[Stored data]
··········

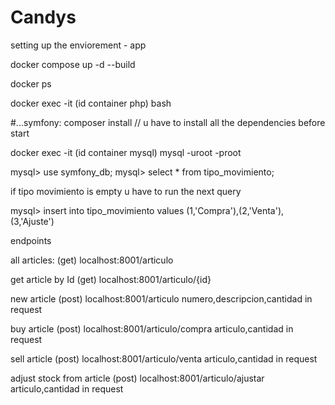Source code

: # Candys

setting up the enviorement - app

docker compose up -d --build

docker ps

docker exec -it (id container php) bash

#...symfony: composer install // u have to install all the dependencies before start

docker exec -it (id container mysql) mysql -uroot -proot

mysql> use symfony_db;
mysql> select * from tipo_movimiento;

if tipo movimiento is empty u have to run the next query

mysql> insert into tipo_movimiento values (1,'Compra'),(2,'Venta'),(3,'Ajuste')

endpoints

all articles:
(get) localhost:8001/articulo 

get article by Id
(get) localhost:8001/articulo/{id}

new article
(post) localhost:8001/articulo 
numero,descripcion,cantidad in request

buy article
(post) localhost:8001/articulo/compra
articulo,cantidad in request

sell article
(post) localhost:8001/articulo/venta
articulo,cantidad in request

adjust stock from article
(post) localhost:8001/articulo/ajustar
articulo,cantidad in request
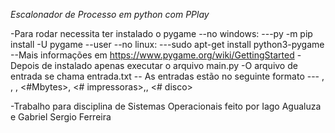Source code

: *Escalonador de Processo em python com PPlay*

-Para rodar necessita ter instalado  o pygame
--no windows:
---py -m pip install -U pygame --user
--no linux:
---sudo apt-get install python3-pygame
--Mais informações em https://www.pygame.org/wiki/GettingStarted
-Depois de instalado apenas executar o arquivo main.py
-O arquivo de entrada se chama entrada.txt
-- As entradas estão no seguinte formato
--- <arrival time>, <priority>, <processor time>, <#Mbytes>, <# impressoras>,, <# disco>

-Trabalho para disciplina de Sistemas Operacionais feito por Iago Agualuza e Gabriel Sergio Ferreira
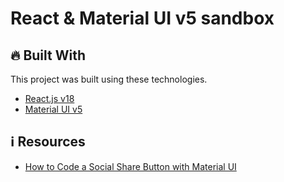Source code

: # React & Material UI v5 sandbox

## :fire: Built With

This project was built using these technologies.

- [React.js v18](https://reactjs.org/)
- [Material UI v5](https://mui.com/)

## :information_source: Resources

- [How to Code a Social Share Button with Material UI](https://snappywebdesign.net/blog/how-to-code-a-social-share-button-with-material-ui/)
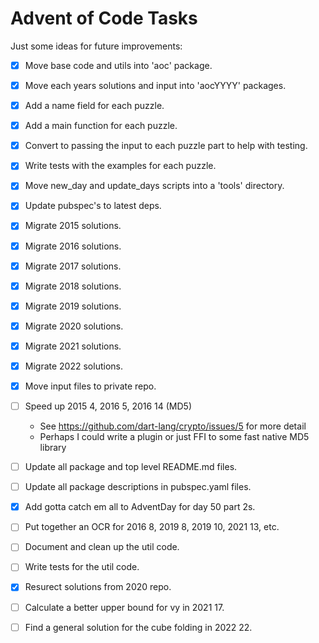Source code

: # Advent of Code Tasks

Just some ideas for future improvements:

 - [x] Move base code and utils into 'aoc' package.
  - [x] Move each years solutions and input into 'aocYYYY' packages.
  - [x] Add a name field for each puzzle.
  - [x] Add a main function for each puzzle.
  - [x] Convert to passing the input to each puzzle part to help with testing.
  - [x] Write tests with the examples for each puzzle.
  - [x] Move new_day and update_days scripts into a 'tools' directory.
  - [x] Update pubspec's to latest deps.
  - [x] Migrate 2015 solutions.
  - [x] Migrate 2016 solutions.
  - [x] Migrate 2017 solutions.
  - [x] Migrate 2018 solutions.
  - [x] Migrate 2019 solutions.
  - [x] Migrate 2020 solutions.
  - [x] Migrate 2021 solutions.
  - [x] Migrate 2022 solutions.

- [x] Move input files to private repo.
- [ ] Speed up 2015 4, 2016 5, 2016 14 (MD5)
  - See https://github.com/dart-lang/crypto/issues/5 for more detail
  - Perhaps I could write a plugin or just FFI to some fast native MD5 library
- [ ] Update all package and top level README.md files.
- [ ] Update all package descriptions in pubspec.yaml files.
- [x] Add gotta catch em all to AdventDay for day 50 part 2s.
- [ ] Put together an OCR for 2016 8, 2019 8, 2019 10, 2021 13, etc.
- [ ] Document and clean up the util code.
- [ ] Write tests for the util code.
- [x] Resurect solutions from 2020 repo.
- [ ] Calculate a better upper bound for vy in 2021 17.
- [ ] Find a general solution for the cube folding in 2022 22.
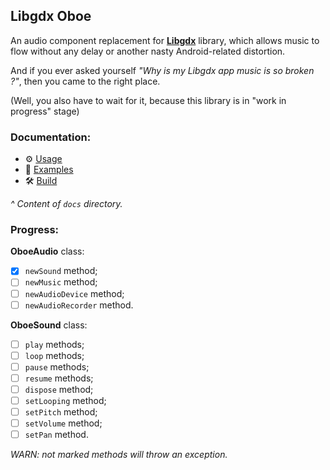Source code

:## Libgdx Oboe

An audio component replacement for [**Libgdx**][libgdx] library, which allows music to flow without any delay or another nasty Android-related distortion. 

And if you ever asked yourself *"Why is my Libgdx app music is so broken ?"*, then you came to the right place.

(Well, you also have to wait for it, because this library is in "work in progress" stage) 

### Documentation:

- ⚙️ [Usage][usage]
- 🎹 [Examples][examples]
- 🛠 [Build][build]

*^ Content of `docs` directory.*

### Progress:

**OboeAudio** class:

- [x] `newSound` method;
- [ ] `newMusic` method;
- [ ] `newAudioDevice` method;
- [ ] `newAudioRecorder` method.

**OboeSound** class:

- [ ] `play` methods;
- [ ] `loop` methods;
- [ ] `pause` methods;
- [ ] `resume` methods;
- [ ] `dispose` method;
- [ ] `setLooping` method;
- [ ] `setPitch` method;
- [ ] `setVolume` method;
- [ ] `setPan` method.

*WARN: not marked methods will throw an exception.*

[libgdx]: https://github.com/libgdx/libgdx
[usage]: /docs/Usage.md
[examples]: /docs/Examples.md
[build]: /docs/Build.md

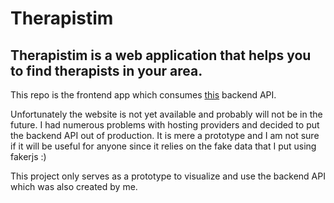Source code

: # Therapistim

## Therapistim is a web application that helps you to find therapists in your area.

This repo is the frontend app which consumes [this](https://github.com/erennakdag/therapistim-api) backend API.

Unfortunately the website is not yet available and probably will not be in the future. I had numerous problems with hosting providers and decided to put the backend API out of production. It is mere a prototype and I am not sure if it will be useful for anyone since it relies on the fake data that I put using fakerjs :)

This project only serves as a prototype to visualize and use the backend API which was also created by me. 
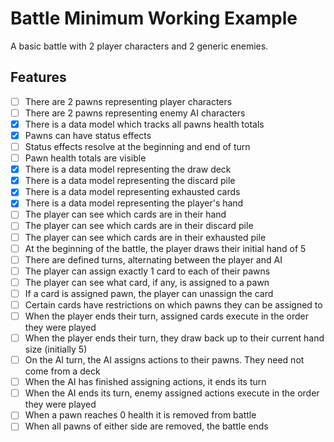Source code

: # Battle Minimum Working Example

A basic battle with 2 player characters and 2 generic enemies.

## Features

- [ ] There are 2 pawns representing player characters
- [ ] There are 2 pawns representing enemy AI characters
- [x] There is a data model which tracks all pawns health totals
- [x] Pawns can have status effects
- [ ] Status effects resolve at the beginning and end of turn
- [ ] Pawn health totals are visible
- [x] There is a data model representing the draw deck
- [x] There is a data model representing the discard pile
- [x] There is a data model representing exhausted cards
- [x] There is a data model representing the player's hand
- [ ] The player can see which cards are in their hand
- [ ] The player can see which cards are in their discard pile
- [ ] The player can see which cards are in their exhausted pile
- [ ] At the beginning of the battle, the player draws their initial hand of 5
- [ ] There are defined turns, alternating between the player and AI
- [ ] The player can assign exactly 1 card to each of their pawns
- [ ] The player can see what card, if any, is assigned to a pawn
- [ ] If a card is assigned pawn, the player can unassign the card
- [ ] Certain cards have restrictions on which pawns they can be assigned to
- [ ] When the player ends their turn, assigned cards execute in the order they were played
- [ ] When the player ends their turn, they draw back up to their current hand size (initially 5)
- [ ] On the AI turn, the AI assigns actions to their pawns. They need not come from a deck
- [ ] When the AI has finished assigning actions, it ends its turn
- [ ] When the AI ends its turn, enemy assigned actions execute in the order they were played
- [ ] When a pawn reaches 0 health it is removed from battle
- [ ] When all pawns of either side are removed, the battle ends
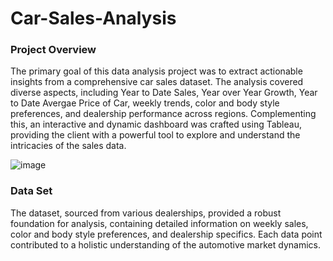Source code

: # Car-Sales-Analysis

### Project Overview
The primary goal of this data analysis project was to extract actionable insights from a comprehensive car sales dataset. The analysis covered diverse aspects, including Year to Date Sales, Year over Year Growth, Year to Date Avergae Price of Car, weekly trends, color and body style preferences, and dealership performance across regions. Complementing this, an interactive and dynamic dashboard was crafted using Tableau, providing the client with a powerful tool to explore and understand the intricacies of the sales data.

![image](https://github.com/AryanTele/Car-Sales-Analysis/assets/58328909/6838ade9-b910-4458-bc4c-6eed461793b4)


### Data Set
The dataset, sourced from various dealerships, provided a robust foundation for analysis, containing detailed information on weekly sales, color and body style preferences, and dealership specifics. Each data point contributed to a holistic understanding of the automotive market dynamics. 

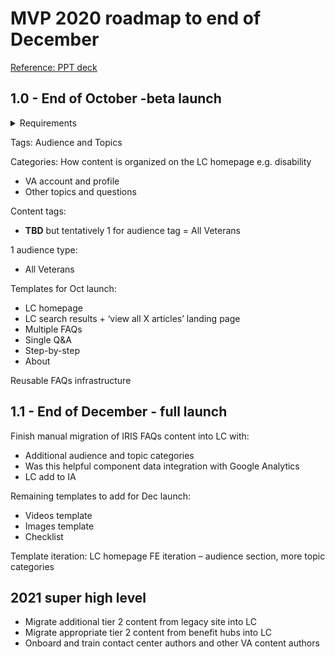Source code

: 
# MVP 2020 roadmap to end of December

[Reference: PPT deck](https://github.com/department-of-veterans-affairs/va.gov-team/blob/master/products/content/tier-2-content-IA-and-design/learning-center-mvp/pw-learning-center-takeaways-mvp-roadmap-082820.pptx)

## 1.0 - End of October -beta launch

<details>
  
<summary>Requirements</summary>

### Search
* user story
  - capability
  - link to the separate doc if appropriate
* user story
  - capability
  - link to the separate doc if appropriate
### Articles lists 
* user story
  - capability
  - link to the separate doc if appropriate
* user story
  - capability
  - link to the separate doc if appropriate
### Templates
* user story
  - capability
  - link to the separate doc if appropriate
* user story
  - capability
  - link to the separate doc if appropriate
### Content
* user story
  - capability
  - link to the separate doc if appropriate
* user story
  - capability
  - link to the separate doc if appropriate
  
</details>

Tags: Audience and Topics

Categories: How content is organized on the LC homepage e.g. disability
- VA account and profile
- Other topics and questions

Content tags: 
- **TBD** but tentatively 1 for audience tag = All Veterans

1 audience type: 
- All Veterans

Templates for Oct launch:

- LC homepage
- LC search results +  ‘view all X articles’ landing page
- Multiple FAQs 
- Single Q&A
- Step-by-step
- About

Reusable FAQs infrastructure

## 1.1 - End of December - full launch

Finish manual migration of IRIS FAQs content into LC with:

- Additional audience and topic categories
- Was this helpful component data integration with Google Analytics
- LC add to IA

Remaining templates to add for Dec launch:
- Videos template
- Images template
- Checklist

Template iteration:
LC homepage FE iteration – audience section, more topic categories

## 2021 super high level

- Migrate additional tier 2 content from legacy site into LC
- Migrate appropriate tier 2 content from benefit hubs into LC
- Onboard and train contact center authors and other VA content authors
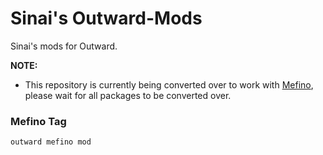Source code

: # Sinai's Outward-Mods
 
Sinai's mods for Outward.

<b>NOTE:</b>
* This repository is currently being converted over to work with [Mefino](https://github.com/Mefino/Mefino), please wait for all packages to be converted over.


### Mefino Tag
`outward mefino mod`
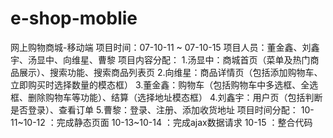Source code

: # e-shop-moblie
网上购物商城-移动端
项目时间：07-10-11 ~ 07-10-15
项目人员：董金鑫、刘鑫宇、汤显中、向维星、曹黎
项目内容分配：
	1.汤显中：商城首页（菜单及热门商品展示）、搜索功能、搜索商品列表页
	2.向维星：商品详情页（包括添加购物车、立即购买时选择数量的模态框）
	3.董金鑫：购物车（包括购物车中多选框、全选框、删除购物车等功能）、结算（选择地址模态框）
	4.刘鑫宇：用户页（包括判断是否登录）、查看订单
	5.曹黎：登录、注册、添加收货地址
项目时间分配：
	10-11~10-12	：完成静态页面
	10-13~10-14	：完成ajax数据请求
	10-15	：整合代码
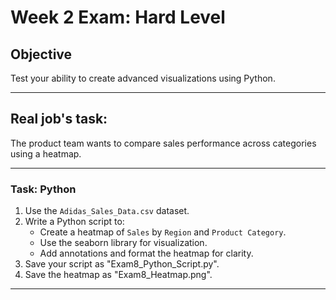 # Week 2 Exam: Hard Level

## Objective
Test your ability to create advanced visualizations using Python.

---

## Real job's task:
The product team wants to compare sales performance across categories using a heatmap.

---

### Task: Python
1. Use the `Adidas_Sales_Data.csv` dataset.
2. Write a Python script to:
   - Create a heatmap of `Sales` by `Region` and `Product Category`.
   - Use the seaborn library for visualization.
   - Add annotations and format the heatmap for clarity.
3. Save your script as "Exam8_Python_Script.py".
4. Save the heatmap as "Exam8_Heatmap.png".

---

··········

▶ _Your assignment_
All lines of the entries above where "files" turns up should be reported.

▶ _Result for this exercise_
- [x] Move input files to private repo.
- [ ] Update all package and top level README.md files.
- [ ] Update all package descriptions in pubspec.yaml files.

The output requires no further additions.